Of course, this is not the first instance of this kind of violence. There have been acid attacks on women by spurned lovers, stabbings, and other incidents of setting women on fire. Each such reported incident sets off shock waves for a few days - what is this anger that drives men to destroy those they claim they love? - and then life returns to normal.

This is also not the first incident of this type of indifference. How many times do we stop to check whether the man we find sprawled out on a pavement is merely sleeping or is dead? Indifference to human life is also evident in the constant hit- and-run incidents that are reported, where people driving powerful cars mow down women, children, old people, young men and drive away. If you are looking after an elderly person in a city like Mumbai, you live with the constant fear that you will hear that they have been knocked down when crossing a road at an authorised pedestrian crossing. There is no security for the vulnerable.

We also know as city dwellers that big cities are anonymous places. People often do not know their neighbours. Everyone is fixated on survival, on getting to work, or getting back home. Nothing can slacken the pace of the phalanx of office-goers emerging from the various stations in Mumbai every morning or marching back each evening. Life is rough for the majority of people in this city; from housing, to water supply, to finding work it is an uphill battle. Thus, the lack of sentiment is sometimes justified.

Yet, not responding to a woman who screams as she is doused in kerosene and set alight in broad daylight stretches the limits of indifference.

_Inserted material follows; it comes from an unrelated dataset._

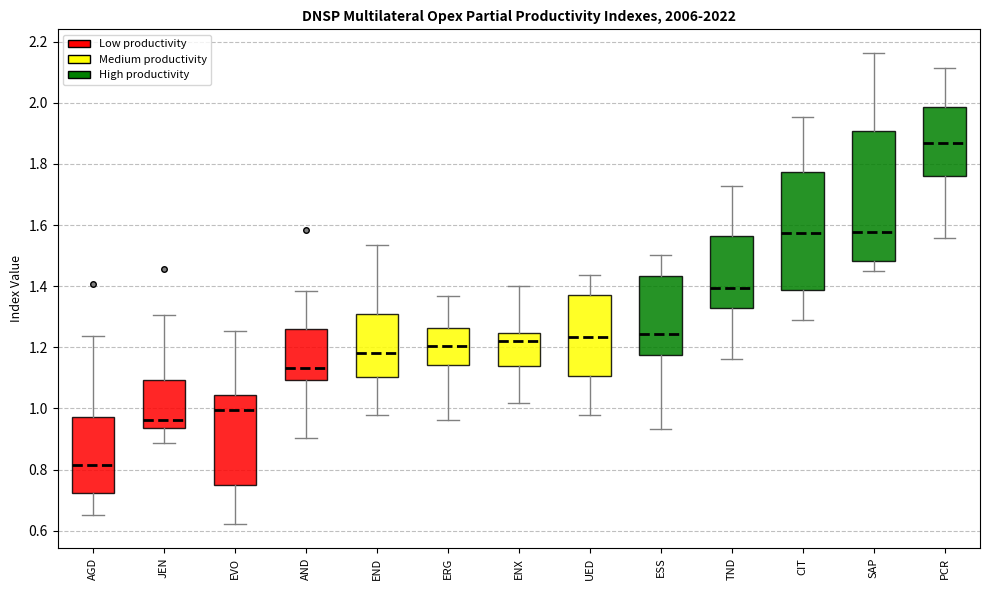

Comparing the boxes themselves (not the whiskers), which one is the tallest?

SAP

It represents a frightening aspect of modern life that should give all of us reason to pause. As the media celebrates every minor achievement of an Indian, including Amitabh Bachchan making it to Madame Tussaud's wax works in London, we need to open our eyes and ears and recognise what is really happening in this country.

For the start of a new decade, a new century, a new millennium has not altered the mindset where you subject to violence, or destroy, those who are different, or who disagree. Whether it is another community, another caste, or another gender, that is the attitude. As civilisation progresses, people are supposed to be able to talk, to negotiate, to arrive at mutually acceptable solutions without bludgeoning each other. Yet, we are clearly a long way from that. The incident also highlights the reality that laws alone cannot deal with crimes against women. You can tighten laws, you can try and make the implementing machinery more effective, but as long as this type of attitude prevails - where there is no tolerance of another perspective, where women are not given the right to refuse - then no law can intervene.

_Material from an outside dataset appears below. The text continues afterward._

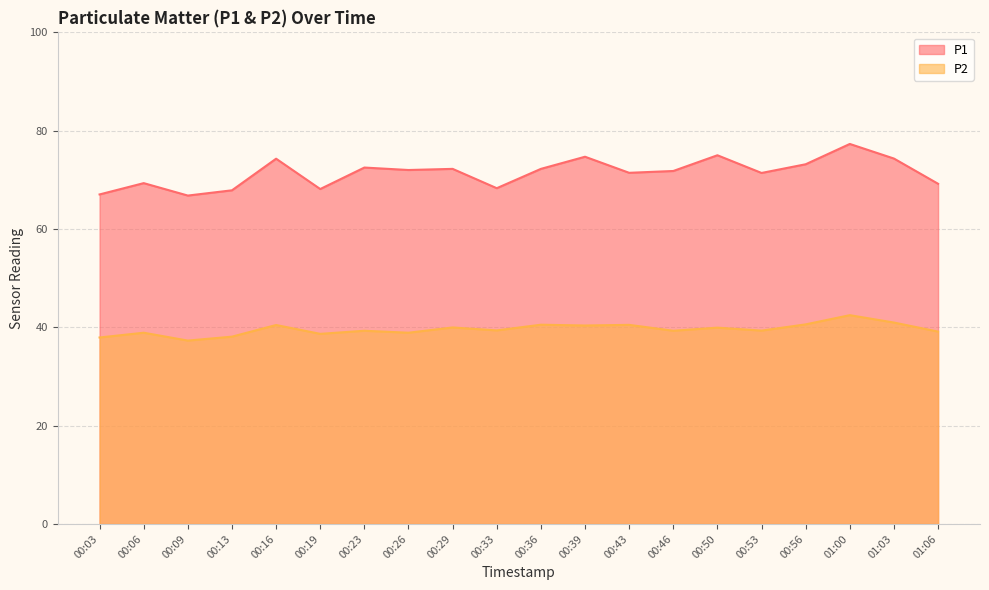

Reading left to right, extract all data points from this chart.

P1: 67.0	69.3	66.8	67.9	74.3	68.1	72.5	72.0	72.2	68.3	72.2	74.7	71.4	71.8	75.0	71.4	73.2	77.3	74.3	69.2
P2: 37.9	38.9	37.3	38.1	40.5	38.7	39.3	38.9	40.0	39.4	40.5	40.4	40.5	39.3	39.9	39.3	40.6	42.5	41.0	39.1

We know practically nothing about Prabhudesai except that she was a typist, that she was single, and that she was looking after an elderly parent. What we do know is that she was independent- minded enough to say "no" to something that she did not want, even if society decrees that women are more acceptable if they are married. For this she had to pay a terrible price. The message from her anonymous life is sad and utterly disturbing.